What Happens When We Read the Bible Together?

Israel experiences a great salvation event when God liberates everyone from slavery in Egypt. Almost like a whole-community baptism led by Moses, they pass through the waters safely (Exod. 14) and begin a journey through the wilderness on the way to the land God promised them. As they begin the journey, the Amalekites attack them (Exod. 17:8-16), but God delivers them and tells Moses to write the whole story down on a scroll. Immediately, he says Moses should read it out loud to Joshua, another Israelite leader.

First, write it down. Why? So you can read it out loud to other people. This practice started long ago but lives on, even to this day, through the oral retelling of the story and the communal memory it strengthens.
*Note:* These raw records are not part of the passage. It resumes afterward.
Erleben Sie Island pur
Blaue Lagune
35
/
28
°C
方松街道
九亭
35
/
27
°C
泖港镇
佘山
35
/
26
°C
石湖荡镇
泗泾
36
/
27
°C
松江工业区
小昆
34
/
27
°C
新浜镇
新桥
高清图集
God leads the Israelites to Mount Sinai, where he invites them into a covenant partnership (Exod. 19-24). God gives Moses the agreements of the partnership, called the Torah (Hebrew: torah, instruction), and Moses shares the agreements verbally with the people and writes them down in their presence (Exod. 24:3-4).

The public reading of the Torah aloud becomes an Israelite practice. As an entire nation, they celebrate required weekly sabbaths and rhythmic, annual festivals where the Torah is constantly being read aloud and sung together. Men, women, children, and foreigners living as neighbors with the Israelites all gather together to listen to people read the Scriptures publicly (Deut. 31:10-13).

They listen to learn. They listen to understand. They listen to remember. They listen to be shaped by a communal experience of a common story.

The Israelites are no longer slaves in Egypt. God gives them a new identity as royal priests (Exod. 19:6). And he gives them a new story to live by. Every seven years, they remind one another of that story—where they came from, who they are, and the new future that they are called to live for.